Lo más risible del episodio de la investidura fallida que hemos presenciado con una mezcla de preocupación y asombro es que sus protagonistas cuando no están peleándose por los ministerios se suman entre sí para adornarse con la denominación de “mayoría de progreso”. La realidad, sin embargo, es que desde que Pedro Sánchez encabezó con éxito la maniobra contra el gobierno del Partido Popular en forma de moción de censura, nuestro país profundiza en la regresión política e institucional. Una regresión que ya no puede ser ocultada por el atrezzo que los socialistas han desplegado para llenar el vacío de lo que realmente representan: un proyecto de poder, no de gobierno, que atrae, incluso de manera errática, a fuerzas antisistema para las que Sánchez desde que decidió constituir la mayoría Frankestein se ha ofrecido como la mejor opción.

La sesión de investidura ha puesto de manifiesto los límites de esa estrategia, tejida con éxito para ganar el poder pero claramente incapaz de aportar un gobierno para España.

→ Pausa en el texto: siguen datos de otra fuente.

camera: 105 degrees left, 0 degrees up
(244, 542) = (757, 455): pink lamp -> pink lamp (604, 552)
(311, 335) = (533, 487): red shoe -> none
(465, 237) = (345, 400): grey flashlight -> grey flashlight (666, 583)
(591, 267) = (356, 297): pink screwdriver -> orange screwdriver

No deja de ser curioso que cuando Grecia ha puesto fin al experimento populista de Syriza, el problema de la gobernabilidad en España haya sido el de acordar con cuántos ministerios se hacía Podemos para rechazar finalmente a su socio preferente. A falta de proyecto político, Sánchez tiene muy desarrollado el instinto de poder, y el poder no quiere compartirlo, menos aún con quien hizo del sorpasso al PSOE su objetivo estratégico.

No ha sido un repentino ataque de moderación ante Podemos lo que ha frustrado el pacto de investidura –el intentado con Podemos o cualquier otro en que pudiera pensarse ese–, sino precisamente la radicalidad de Sánchez poseído de una imagen de sí mismo y de su liderazgo que no se corresponde con el apoyo electoral que los españoles le han dado. Esa imagen distorsionada de sí mismo y de su liderazgo que le ha llevado a proponer la reforma del artículo 99 de la Constitución de modo que este se adapte a sus carencias, en vez de ser él quien se atenga a lo que exigen los cánones constitucionales vigentes, es decir, la exigencia de negociar seriamente una mayoría no sólo para ser investido sino para gobernar.

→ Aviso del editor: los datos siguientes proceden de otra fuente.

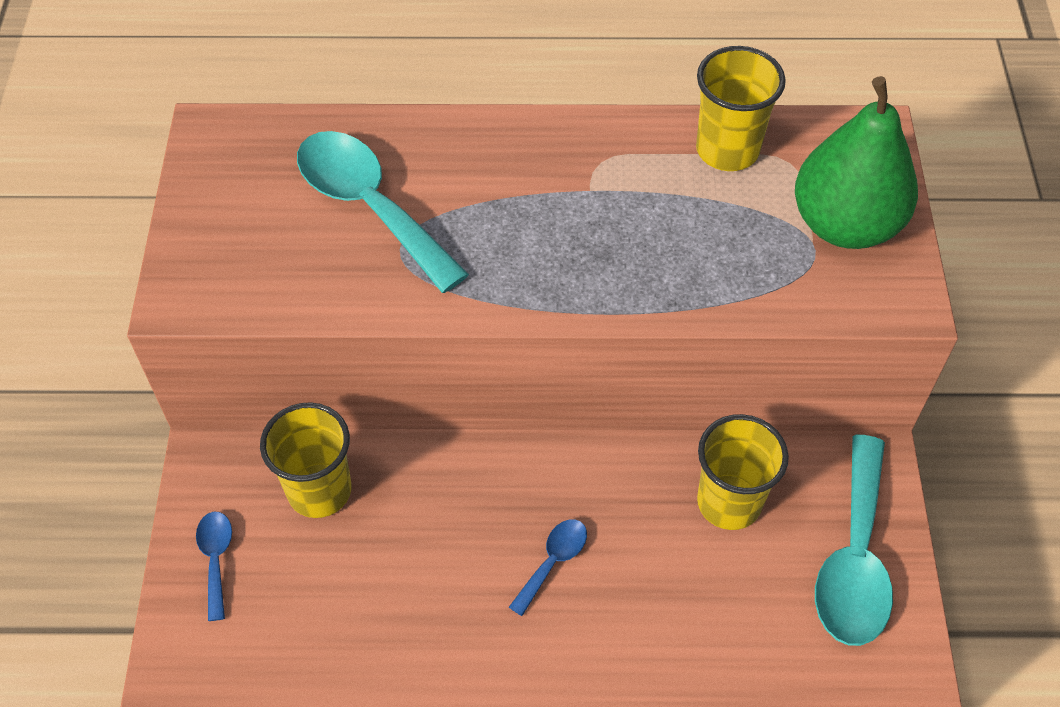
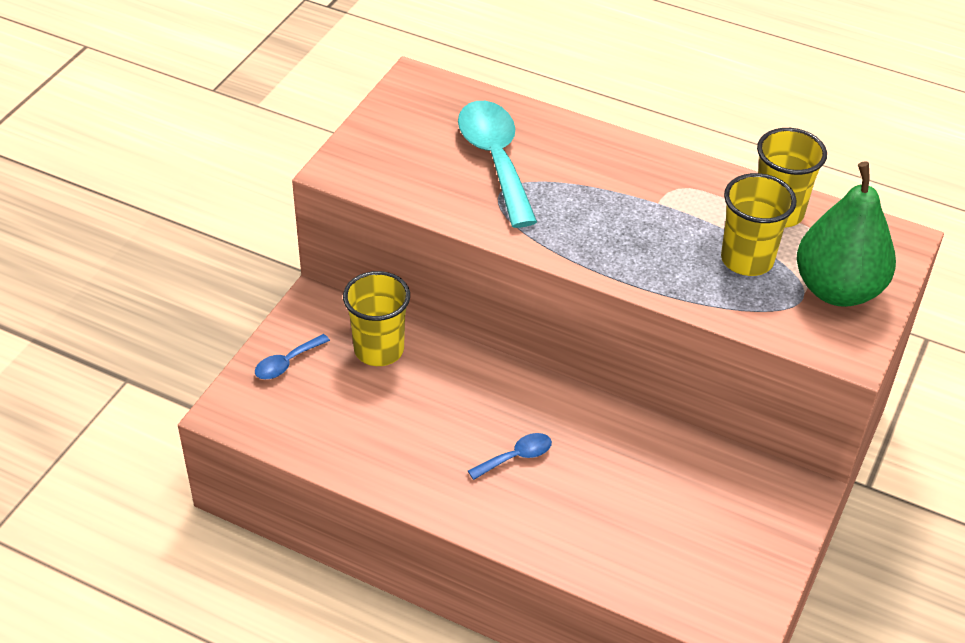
camera: 25 degrees right, 10 degrees down
(216, 559) = (287, 363): blue spoon -> blue spoon turned 150 degrees counterclockwise
(729, 502) = (670, 472): yellow cup -> yellow cup (747, 259)
(854, 559) = (744, 546): turquoise spoon -> none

Después de este intento fallido, Pedro Sánchez hará enormes esfuerzos por repartir culpas a todos menos a él mismo. Algunos querrán remitir ahora la cuestión a la función constitucional que corresponde al Rey y que este ha desempeñado de manera escrupulosa. Pero el fracaso es del líder socialista, que podría estar dispuesto a hacer de unas eventuales elecciones generales la culminación de un largo ejercicio de arrogancia estéril, aunque lo disfrace de resistencia.

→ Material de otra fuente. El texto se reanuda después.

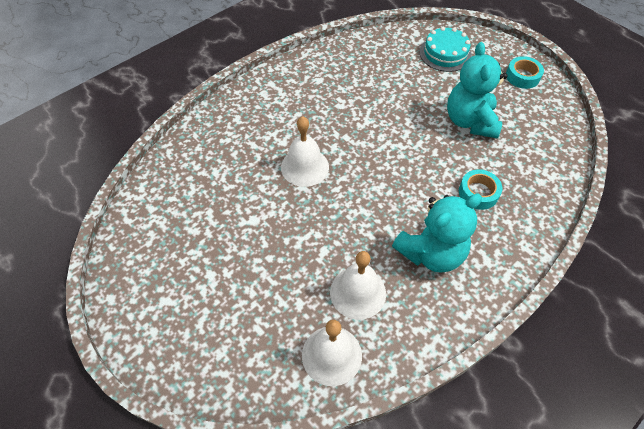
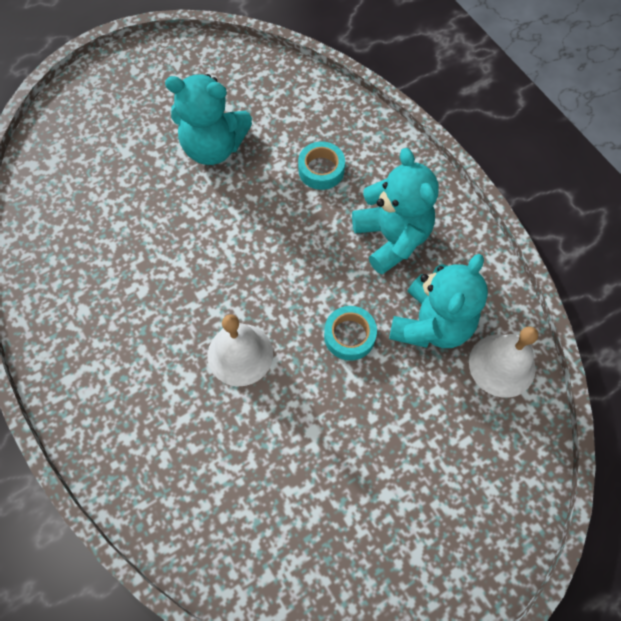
camera: 80 degrees left, 10 degrees up
(358, 292) = (431, 324): white bell -> turquoise teddy bear
(445, 53) = (86, 141): turquoise cake -> none
(522, 76) = (156, 71): turquoise tape -> turquoise tape (349, 336)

Pablo Casado ha descrito con acierto el dilema en que Sánchez se encuentra. Tiene que elegir a qué quiere renunciar: o renuncia al centro o renuncia al extremo, sabiendo que por intensos que en algún momento puedan ser los fogonazos de los radicales, el futuro de nuestro país convoca a la moderación, al encuentro y al acuerdo en el marco de convivencia cívico y nacional de la Constitución. Tal vez Sánchez pueda esperar, pero España ya no.